The algorithm behind imputation by chained equations is sometimes described as containing a pinch of magic. It has a remarkable tendency to produce graphs like the one above, with excellent agreement between the maginal distributions of the observed and imputed values, thus conveniently avoiding the above issues. This is despite the fact that one of the main justifications for imputation is that it is supposed to be used when the non-missing values are statistically distinct from the missing values, and to fill in the missing values appropriately. I have to think that this is not an accident.
Whenever I see humans behaving in ways that appear to contradict their stated principles, I am increasingly inclined to pay little attention to the rationalisations they offer, and instead look at what benefit they derive from the behaviour in question. In this case, the obvious useful purpose imputation by chained equations serves is allowing researchers to jack up their sample size, thus reducing their p-values, narrowing their confidence intervals and increasing their chances of getting a statistically significant, publishable result, without raising the hackles of the reviewers. Normally this sort of thing is called p-hacking.
What is p-hacking?
Researchers try to assess how confident they can be that their results are correct and not a ‘fluke’. The way this is typically done is by calculating a p-value, which is essentially the probability of seeing the result the researchers saw assuming their hypothesis is incorrect. We tend to take a low p-value as indicating a low probability that the hypothesis is incorrect. Low p-values are widely coveted by researchers the world over.

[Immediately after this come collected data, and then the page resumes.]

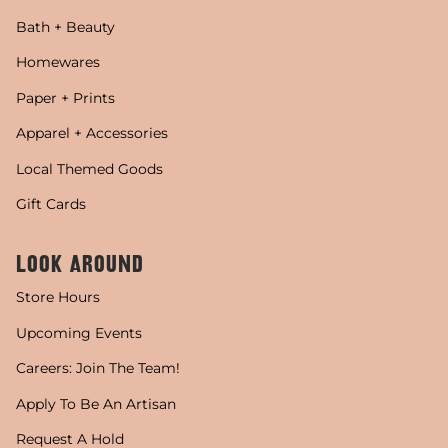
Bath + Beauty
Homewares
Paper + Prints
Apparel + Accessories
Local Themed Goods
Gift Cards
LOOK AROUND
Store Hours
Upcoming Events
Careers: Join The Team!
Apply To Be An Artisan
Request A Hold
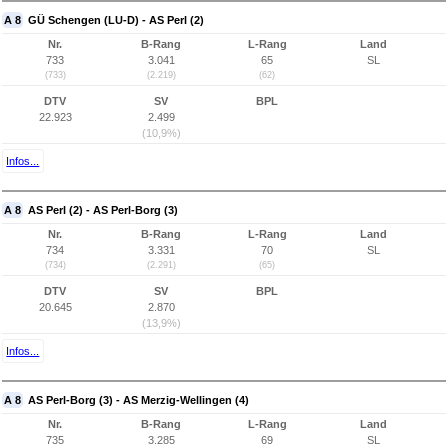
A 8
GÜ Schengen (LU-D) - AS Perl (2)
Nr.
B-Rang
L-Rang
Land
733
3.041
65
SL
(733)
(2.219)
(62)
DTV
SV
BPL
22.923
2.499
(10,9%)
Infos...
A 8
AS Perl (2) - AS Perl-Borg (3)
Nr.
B-Rang
L-Rang
Land
734
3.331
70
SL
(734)
(2.291)
(65)
DTV
SV
BPL
20.645
2.870
(13,9%)
Infos...
A 8
AS Perl-Borg (3) - AS Merzig-Wellingen (4)
Nr.
B-Rang
L-Rang
Land
735
3.285
69
SL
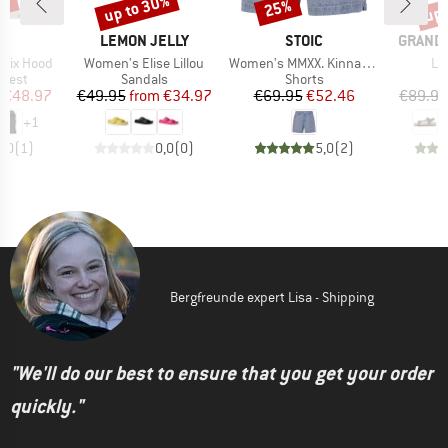
0%
up to 30%
up 
25%
Discount
Discount
Disc
ND
BRAND
BRAND
BRAND
LEMON JELLY
STOIC
GRAND 
Item(s)
Item(s)
It
 Fix Hood
Women's Elise Lillou
Women's MMXX. Kinna Jeans Shorts
Le
roup
Product group
Product group
P
 vest
Sandals
Shorts
S
ice
duced Price
Price
Reduced Price
Price
Reduced Price
€48.97
€49.95
from
€34.97
€69.95
€52.46
€89.95
+
1
3,0
(
1
)
0,0
(
0
)
5,0
(
2
)
Bergfreunde expert Lisa - Shipping
"We'll do our best to ensure that you get your order
quickly."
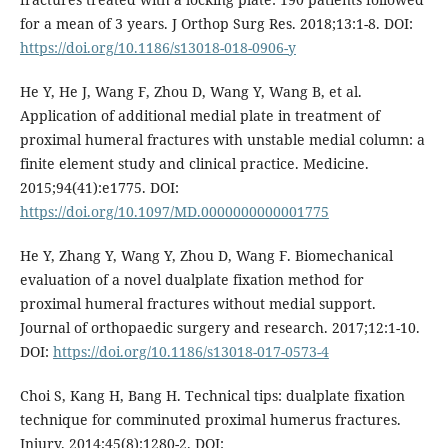
for a mean of 3 years. J Orthop Surg Res. 2018;13:1-8. DOI:
https://doi.org/10.1186/s13018-018-0906-y
He Y, He J, Wang F, Zhou D, Wang Y, Wang B, et al.
Application of additional medial plate in treatment of
proximal humeral fractures with unstable medial column: a
finite element study and clinical practice. Medicine.
2015;94(41):e1775. DOI:
https://doi.org/10.1097/MD.0000000000001775
He Y, Zhang Y, Wang Y, Zhou D, Wang F. Biomechanical
evaluation of a novel dualplate fixation method for
proximal humeral fractures without medial support.
Journal of orthopaedic surgery and research. 2017;12:1-10.
DOI:
https://doi.org/10.1186/s13018-017-0573-4
Choi S, Kang H, Bang H. Technical tips: dualplate fixation
technique for comminuted proximal humerus fractures.
Injury. 2014;45(8):1280-2. DOI:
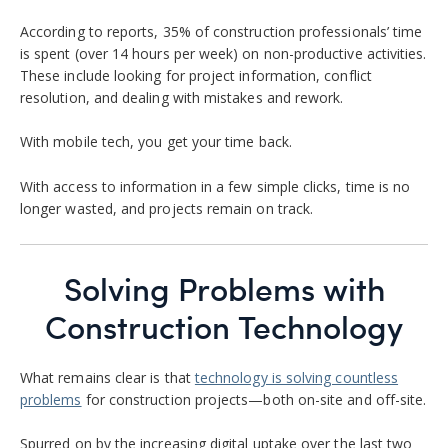
According to reports, 35% of construction professionals’ time
is spent (over 14 hours per week) on non-productive activities.
These include looking for project information, conflict
resolution, and dealing with mistakes and rework.
With mobile tech, you get your time back.
With access to information in a few simple clicks, time is no
longer wasted, and projects remain on track.
Solving Problems with
Construction Technology
What remains clear is that
technology is solving countless
problems
for construction projects—both on-site and off-site.
Spurred on by the increasing digital uptake over the last two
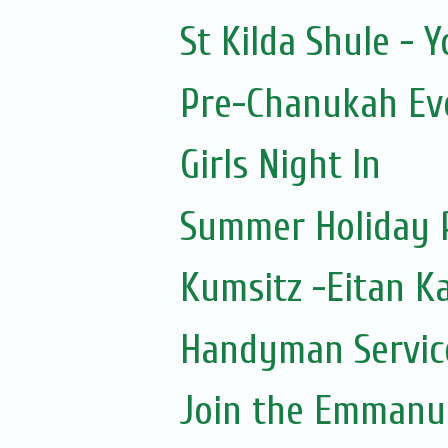
St Kilda Shule - 
Pre-Chanukah Eve
Girls Night In
Summer Holiday 
Kumsitz -Eitan K
Handyman Servic
Join the Emmanue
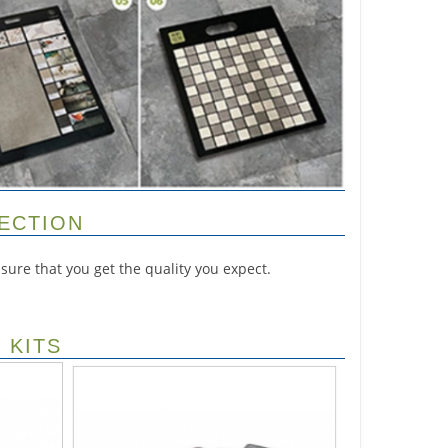
PECTION
ure that you get the quality you expect.
 KITS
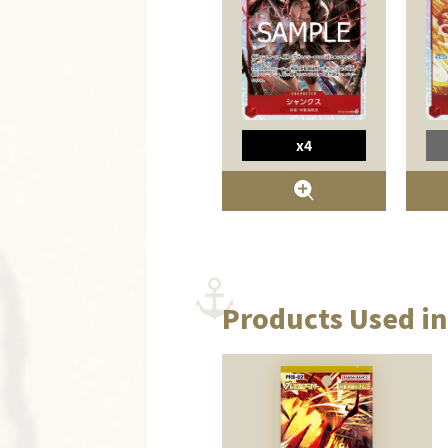
x4
Products Used in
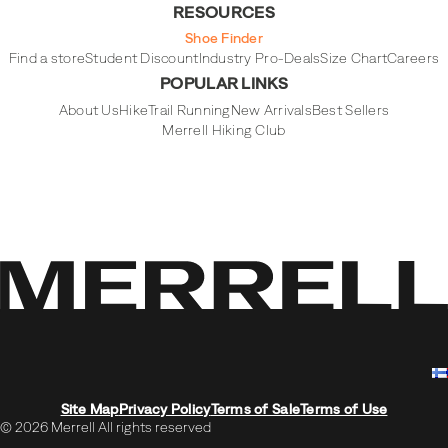
RESOURCES
Shoe Finder
Find a store
Student Discount
Industry Pro-Deals
Size Chart
Careers
POPULAR LINKS
About Us
Hike
Trail Running
New Arrivals
Best Sellers
Merrell Hiking Club
Site Map
Privacy Policy
Terms of Sale
Terms of Use
© 2026 Merrell All rights reserved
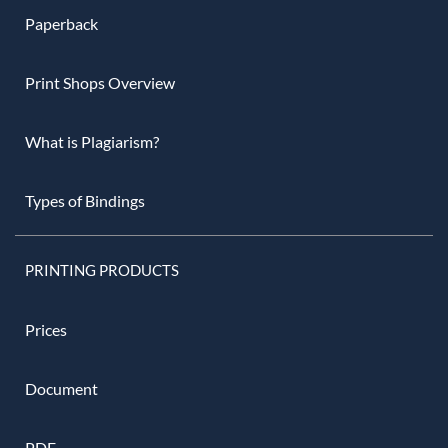
Paperback
Print Shops Overview
What is Plagiarism?
Types of Bindings
PRINTING PRODUCTS
Prices
Document
PDF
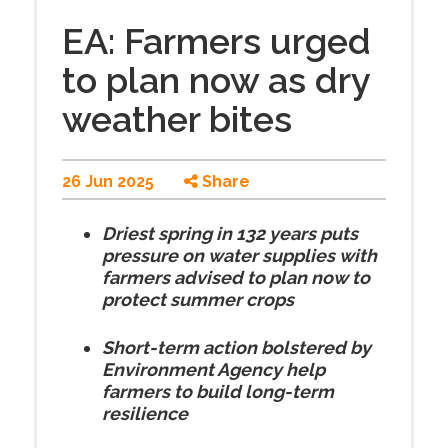
EA: Farmers urged
to plan now as dry
weather bites
26 Jun 2025
Share
Driest spring in 132 years puts
pressure on water supplies with
farmers advised to plan now to
protect summer crops
Short-term action bolstered by
Environment Agency help
farmers to build long-term
resilience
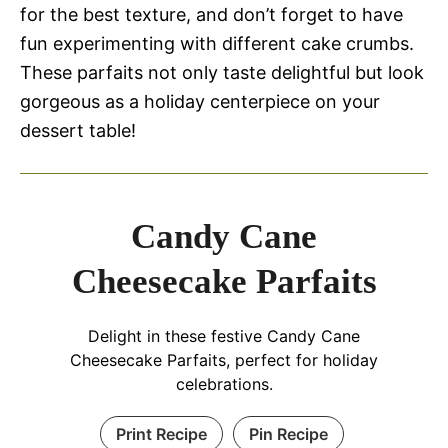
for the best texture, and don’t forget to have
fun experimenting with different cake crumbs.
These parfaits not only taste delightful but look
gorgeous as a holiday centerpiece on your
dessert table!
Candy Cane
Cheesecake Parfaits
Delight in these festive Candy Cane
Cheesecake Parfaits, perfect for holiday
celebrations.
Print Recipe
Pin Recipe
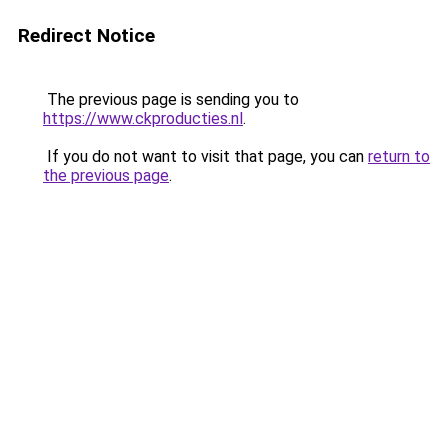
Redirect Notice
The previous page is sending you to
https://www.ckproducties.nl
.
If you do not want to visit that page, you can
return to
the previous page
.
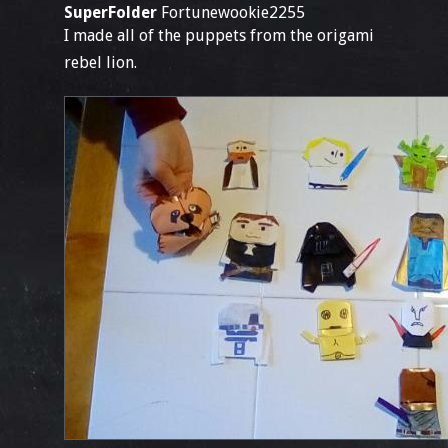
SuperFolder
Fortunewookie2255
I made all of the puppets from the origami
rebel lion.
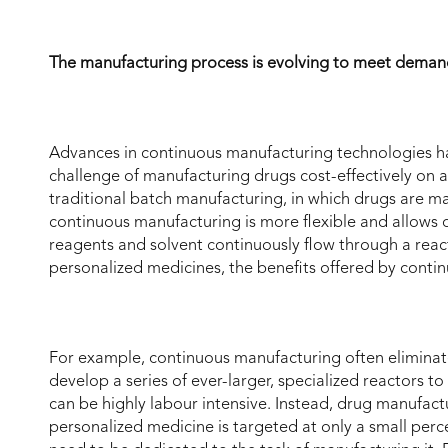
The manufacturing process is evolving to meet dema
Advances in continuous manufacturing technologies h
challenge of manufacturing drugs cost-effectively on a r
traditional batch manufacturing, in which drugs are m
continuous manufacturing is more flexible and allows
reagents and solvent continuously flow through a reac
personalized medicines, the benefits offered by contin
For example, continuous manufacturing often eliminat
develop a series of ever-larger, specialized reactors
can be highly labour intensive. Instead, drug manufact
personalized medicine is targeted at only a small perc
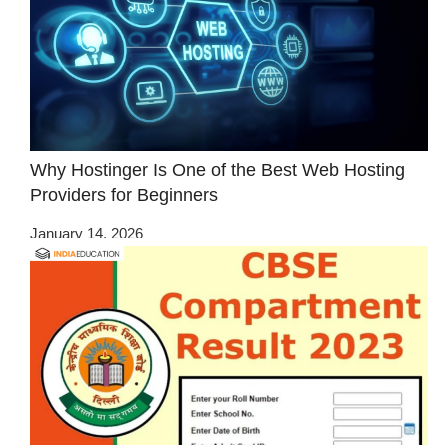
Why Hostinger Is One of the Best Web Hosting
Providers for Beginners
January 14, 2026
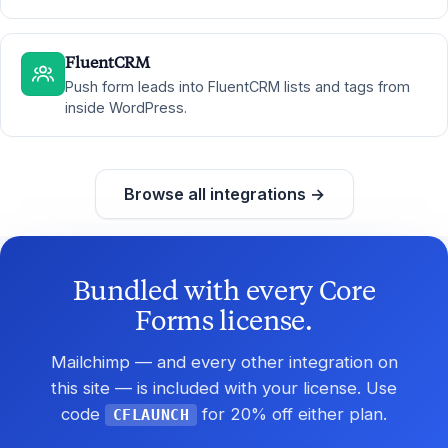
FluentCRM
Push form leads into FluentCRM lists and tags from
inside WordPress.
Browse all integrations →
Bundled with every Core
Forms license.
Mailchimp — and every other integration on
this site — is included with your license. Use
code
for 20% off either plan.
CFLAUNCH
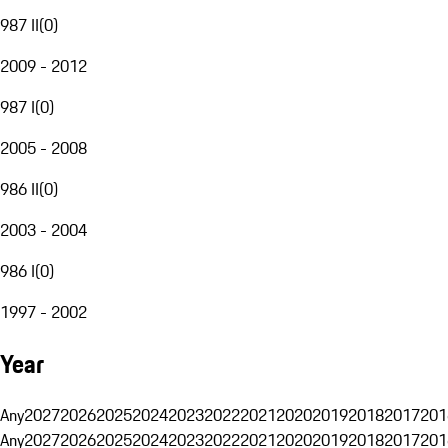
987 II
(
0
)
2009 - 2012
987 I
(
0
)
2005 - 2008
986 II
(
0
)
2003 - 2004
986 I
(
0
)
1997 - 2002
Year
Any
2027
2026
2025
2024
2023
2022
2021
2020
2019
2018
2017
201
Any
2027
2026
2025
2024
2023
2022
2021
2020
2019
2018
2017
201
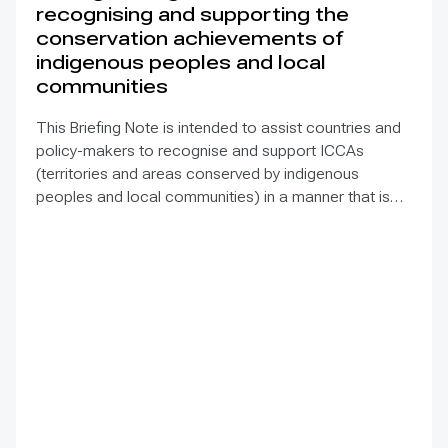
recognising and supporting the
conservation achievements of
indigenous peoples and local
communities
This Briefing Note is intended to assist countries and
policy-makers to recognise and support ICCAs
(territories and areas conserved by indigenous
peoples and local communities) in a manner that is
sensitive to and respectful of the many issues
involved. It contains the basic facts about ICCAs,
condenses and presents the lessons learned and
offers recommendations for governments
implementing the Convention on Biological Diversity
(CBD) Programme of Work on Protected Areas
(PoWPA). This Briefing Note also provides concise
Dos and Don’ts for governments and civil society
committed to sustaining ICCAs’ immense benefits for
conservation and livelihoods.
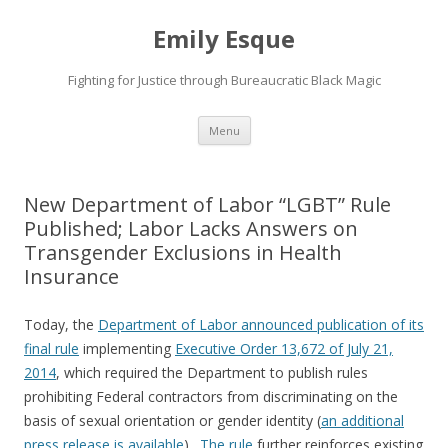
Emily Esque
Fighting for Justice through Bureaucratic Black Magic
Skip
Menu
to
content
New Department of Labor “LGBT” Rule
Published; Labor Lacks Answers on
Transgender Exclusions in Health
Insurance
Today, the
Department of Labor announced publication of its
final rule
implementing
Executive Order 13,672 of July 21,
2014
, which required the Department to publish rules
prohibiting Federal contractors from discriminating on the
basis of sexual orientation or gender identity (
an additional
press release is available
).
The rule
further reinforces existing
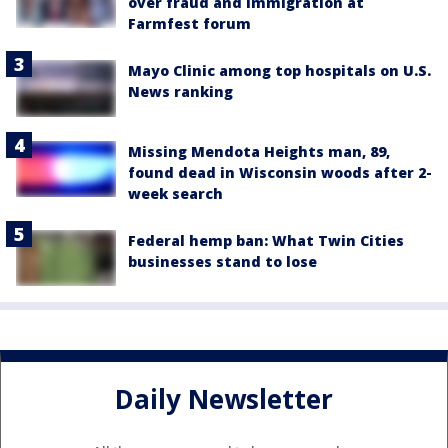
over fraud and immigration at
Farmfest forum
Mayo Clinic among top hospitals on U.S.
News ranking
Missing Mendota Heights man, 89,
found dead in Wisconsin woods after 2-
week search
Federal hemp ban: What Twin Cities
businesses stand to lose
Daily Newsletter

p-hacking is a suite of dubious techniques that researchers can use to artifically lower their p-values. While there is a clear personal incentive for them to do this (advancing their career, getting tenured etc), it has the unfortunate effect of causing the scientific literature to be populated with findings that are false. Then we have the embarrassment that is the replication crisis in medicine and the social sciences - a shamefully large fraction of results in the literature fail to be reproduced when someone else repeats the analysis.
The bottom line
If I simply took a real dataset and copy-pasted it to create an artifical dataset that was twice the size and with every entry duplicated, I would likely not get very far in publishing the results of any analysis. However, if I instead took a dataset where half the rows have missing values and do an imputation by chained equations, I doubt it would get much critical scrutiny, despite the fact that the end results are probably similar. Imputation by chained equations is complex enough that it is at least within the realm of possibility that it is doing something statistically sound, while not being obviously wrong. I find it hard to understand its primary purpose as anything except putting a respectable face on p-hacking.